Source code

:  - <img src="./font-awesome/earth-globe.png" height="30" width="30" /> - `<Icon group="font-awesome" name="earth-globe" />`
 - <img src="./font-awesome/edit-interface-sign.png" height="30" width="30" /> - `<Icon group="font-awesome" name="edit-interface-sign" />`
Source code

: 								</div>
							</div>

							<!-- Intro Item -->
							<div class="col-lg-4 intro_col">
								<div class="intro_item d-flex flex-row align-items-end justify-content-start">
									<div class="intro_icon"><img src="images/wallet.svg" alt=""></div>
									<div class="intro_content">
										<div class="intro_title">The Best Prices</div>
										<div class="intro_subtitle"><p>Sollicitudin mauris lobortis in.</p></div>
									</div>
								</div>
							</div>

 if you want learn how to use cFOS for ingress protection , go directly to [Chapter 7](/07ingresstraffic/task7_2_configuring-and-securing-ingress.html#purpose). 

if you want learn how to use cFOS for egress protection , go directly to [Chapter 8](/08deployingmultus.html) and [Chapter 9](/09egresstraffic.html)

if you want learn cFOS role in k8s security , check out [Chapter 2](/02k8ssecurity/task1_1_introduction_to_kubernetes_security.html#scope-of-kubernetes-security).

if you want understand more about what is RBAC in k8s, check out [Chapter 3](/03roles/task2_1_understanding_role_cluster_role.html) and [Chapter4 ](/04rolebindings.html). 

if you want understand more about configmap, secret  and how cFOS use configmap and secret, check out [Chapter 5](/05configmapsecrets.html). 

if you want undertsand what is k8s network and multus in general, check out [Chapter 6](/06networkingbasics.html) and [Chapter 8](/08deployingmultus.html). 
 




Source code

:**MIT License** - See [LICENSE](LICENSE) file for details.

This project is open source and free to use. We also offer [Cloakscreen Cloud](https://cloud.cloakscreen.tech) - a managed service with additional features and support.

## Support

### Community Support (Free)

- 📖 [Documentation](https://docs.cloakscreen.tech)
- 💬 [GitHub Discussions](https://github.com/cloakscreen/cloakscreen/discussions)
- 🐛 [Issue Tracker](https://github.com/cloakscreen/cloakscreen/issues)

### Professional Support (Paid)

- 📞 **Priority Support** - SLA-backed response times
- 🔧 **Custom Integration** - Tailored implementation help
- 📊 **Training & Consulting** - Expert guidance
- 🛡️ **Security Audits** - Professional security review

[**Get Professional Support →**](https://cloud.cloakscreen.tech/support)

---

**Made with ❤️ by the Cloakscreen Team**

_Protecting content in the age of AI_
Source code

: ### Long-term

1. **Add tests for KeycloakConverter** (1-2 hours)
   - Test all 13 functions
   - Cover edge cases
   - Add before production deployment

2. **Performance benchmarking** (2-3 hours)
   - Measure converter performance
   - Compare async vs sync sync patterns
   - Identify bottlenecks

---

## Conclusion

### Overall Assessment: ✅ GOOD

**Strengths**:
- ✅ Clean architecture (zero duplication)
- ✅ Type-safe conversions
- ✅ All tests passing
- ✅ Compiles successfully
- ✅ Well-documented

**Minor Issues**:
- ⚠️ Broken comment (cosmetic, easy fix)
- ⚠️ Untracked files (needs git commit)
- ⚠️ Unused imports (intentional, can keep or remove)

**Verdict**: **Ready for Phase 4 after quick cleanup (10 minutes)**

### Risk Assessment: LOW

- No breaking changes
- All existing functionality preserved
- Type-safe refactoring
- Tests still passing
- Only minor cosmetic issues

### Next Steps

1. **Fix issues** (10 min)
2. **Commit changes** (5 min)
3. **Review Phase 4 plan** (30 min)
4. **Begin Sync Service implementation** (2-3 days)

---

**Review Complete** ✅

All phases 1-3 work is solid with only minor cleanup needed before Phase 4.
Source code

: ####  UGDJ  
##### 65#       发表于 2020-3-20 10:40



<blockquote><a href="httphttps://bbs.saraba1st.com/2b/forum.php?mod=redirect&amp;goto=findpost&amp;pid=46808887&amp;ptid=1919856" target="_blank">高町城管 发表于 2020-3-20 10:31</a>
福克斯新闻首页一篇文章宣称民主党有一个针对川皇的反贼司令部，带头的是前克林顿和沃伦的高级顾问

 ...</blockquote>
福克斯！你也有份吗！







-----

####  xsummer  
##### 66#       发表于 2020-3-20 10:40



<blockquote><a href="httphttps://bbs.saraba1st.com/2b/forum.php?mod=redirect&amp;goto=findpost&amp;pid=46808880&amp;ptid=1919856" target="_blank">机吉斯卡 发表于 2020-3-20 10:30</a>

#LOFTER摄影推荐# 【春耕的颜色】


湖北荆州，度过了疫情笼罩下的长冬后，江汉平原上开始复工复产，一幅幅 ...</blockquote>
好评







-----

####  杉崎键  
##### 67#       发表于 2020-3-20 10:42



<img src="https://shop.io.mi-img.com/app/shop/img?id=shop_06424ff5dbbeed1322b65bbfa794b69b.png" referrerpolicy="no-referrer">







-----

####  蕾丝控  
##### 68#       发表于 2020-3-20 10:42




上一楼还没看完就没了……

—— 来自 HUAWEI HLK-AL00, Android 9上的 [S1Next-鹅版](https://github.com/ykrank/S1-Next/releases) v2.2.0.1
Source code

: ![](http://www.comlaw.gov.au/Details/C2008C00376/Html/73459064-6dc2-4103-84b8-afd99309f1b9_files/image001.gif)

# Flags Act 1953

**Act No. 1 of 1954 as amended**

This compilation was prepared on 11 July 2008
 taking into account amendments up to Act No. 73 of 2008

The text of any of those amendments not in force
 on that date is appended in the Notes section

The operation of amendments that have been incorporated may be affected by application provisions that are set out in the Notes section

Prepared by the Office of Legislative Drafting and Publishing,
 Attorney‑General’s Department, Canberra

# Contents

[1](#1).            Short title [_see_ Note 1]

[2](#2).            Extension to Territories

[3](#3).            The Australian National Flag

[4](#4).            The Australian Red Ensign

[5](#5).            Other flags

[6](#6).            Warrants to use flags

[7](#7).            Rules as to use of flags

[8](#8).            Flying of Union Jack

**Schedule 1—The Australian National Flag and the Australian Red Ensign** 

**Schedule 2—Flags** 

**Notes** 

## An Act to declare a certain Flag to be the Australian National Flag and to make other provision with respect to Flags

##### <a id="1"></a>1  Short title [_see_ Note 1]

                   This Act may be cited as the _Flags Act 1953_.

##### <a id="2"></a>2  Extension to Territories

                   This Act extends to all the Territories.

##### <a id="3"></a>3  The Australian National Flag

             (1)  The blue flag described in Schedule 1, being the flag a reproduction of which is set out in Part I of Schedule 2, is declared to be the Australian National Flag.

----------------------------------------

**Prompt**. Format the data above as a numbered list, skipping blank lines, from its first line through the line containing "if you want learn how to use cFOS for egress", inclusive.

**Exercise answer**.
1. Source code
2. :  - <img src="./font-awesome/earth-globe.png" height="30" width="30" /> - `<Icon group="font-awesome" name="earth-globe" />`
3.  - <img src="./font-awesome/edit-interface-sign.png" height="30" width="30" /> - `<Icon group="font-awesome" name="edit-interface-sign" />`
4. Source code
5. : 								</div>
6. 							</div>
7. 							<!-- Intro Item -->
8. 							<div class="col-lg-4 intro_col">
9. 								<div class="intro_item d-flex flex-row align-items-end justify-content-start">
10. 									<div class="intro_icon"><img src="images/wallet.svg" alt=""></div>
11. 									<div class="intro_content">
12. 										<div class="intro_title">The Best Prices</div>
13. 										<div class="intro_subtitle"><p>Sollicitudin mauris lobortis in.</p></div>
14. 									</div>
15. 								</div>
16. 							</div>
17.  if you want learn how to use cFOS for ingress protection , go directly to [Chapter 7](/07ingresstraffic/task7_2_configuring-and-securing-ingress.html#purpose). 
18. if you want learn how to use cFOS for egress protection , go directly to [Chapter 8](/08deployingmultus.html) and [Chapter 9](/09egresstraffic.html)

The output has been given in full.